Bremse, Baby – Über Aktionismus und Erschöpfung
von Mika
„Wenn ich einen Charakterfehler bei mir benennen müsste, dann wäre es wohl Aktionismus“, sage ich zu Momo und Mia während unserer Podcast-Aufnahme über die 12 Schritte der Anonymen Alkoholiker (die Folge ist noch nicht veröffentlicht). Seitdem habe ich immer wieder darüber nachgedacht. Das Wort »Charakterfehler« ist natürlich problematisch. Niemand ist im Wesen fehlerhaft; Verhaltensweisen haben immer einen Grund, und noch niemals in der Geschichte der Menschheit hat (Selbst-)Verurteilung zu mehr (Selbst-)Akzeptanz geführt. Doch unabhängig davon, wie man es nennt, gibt es einen Teil von mir, den ich »Busy-Brain« nenne, und dieser Teil glaubt ständig, dass ich jetzt, JA JETZT irgendetwas tun müsste.
Interessanterweise findet Busy-Brain, dass Aktionismus bei anderen Menschen völlig unnötig ist und sie einfach lernen sollten, sich zu entspannen. Bei mir hingegen gibt es sehr wichtige, valide und absolut unzweifelhafte Gründe, jetzt, JA JETZT, etwas zu tun.
Heute zum Beispiel hat mir Busy-Brain bereits beim ersten Augenaufschlag einen Haufen von Aufgaben präsentiert.
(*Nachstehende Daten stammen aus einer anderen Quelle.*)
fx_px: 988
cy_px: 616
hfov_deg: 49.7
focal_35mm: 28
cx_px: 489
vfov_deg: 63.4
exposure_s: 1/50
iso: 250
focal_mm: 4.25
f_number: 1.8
Die Liste reicht von Alltäglichem (Spülmaschine ausräumen, Müll runterbringen, Bohrlöcher im Wohnzimmer verspachteln, Weihnachtsdeko aufhängen) über mittlere Projekte (Bilder verpacken und zur Post bringen, Buchkapitel schreiben, neue Teekanne kaufen) bis hin zu großen Vorhaben, bei denen ich nicht einmal sicher bin, ob ich sie überhaupt angehen will (einen Online-Kurs erstellen, einen Recovery-Walk organisieren, einen neuen Podcast starten). Und dann gibt es noch die Dauerbrenner: E-Mails aufräumen, mehr Sport machen, Buchhaltung, öfter Zahnseide verwenden.
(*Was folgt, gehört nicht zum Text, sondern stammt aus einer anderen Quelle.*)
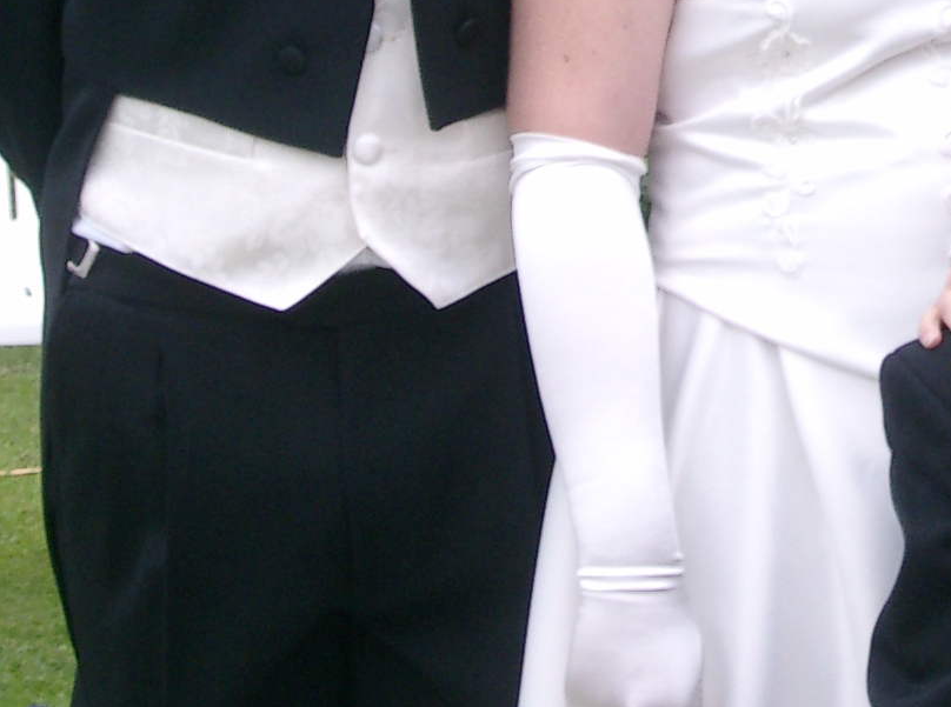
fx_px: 6793
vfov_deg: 5.9
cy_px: -260
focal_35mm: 248
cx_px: 1185
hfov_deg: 7.9
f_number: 4.2
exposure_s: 1/100
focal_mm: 17.7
Busy-Brain macht leider auch keine Pause, wenn mein Körper erschöpft ist. Letzte Woche war ich krank und musste schweren Herzens Beratungen und meine Live-Klasse bei Nathalie absagen. Es wäre ohnehin unglaubwürdig gewesen, in meinem Zustand etwas über Selbstfürsorge zu erzählen. Doch ich sage nicht nur aus Gründen der Glaubwürdigkeit ab, sondern auch weil ich nicht mehr bereit bin, mich über meine Grenzen hinweg zu verausgaben. Seit meiner Corona-Infektion im Sommer wird dieser Vorsatz jedoch auf eine harte Probe gestellt. Ich bin schneller erschöpft, häufiger kränklich und habe mehr Probleme mit Konzentration. Für Busy-Brain bedeutet das natürlich, zusätzlich auch noch Gesundheitsmanagement und verwirrende Eliminationsdiäten auf die »Müsste-mal«-Liste zu setzen. Und natürlich vor allem: Mehr entspannen!!!
Wie viele Lebensprobleme ist auch mein Aktionismus ein bisschen wie eine Sucht.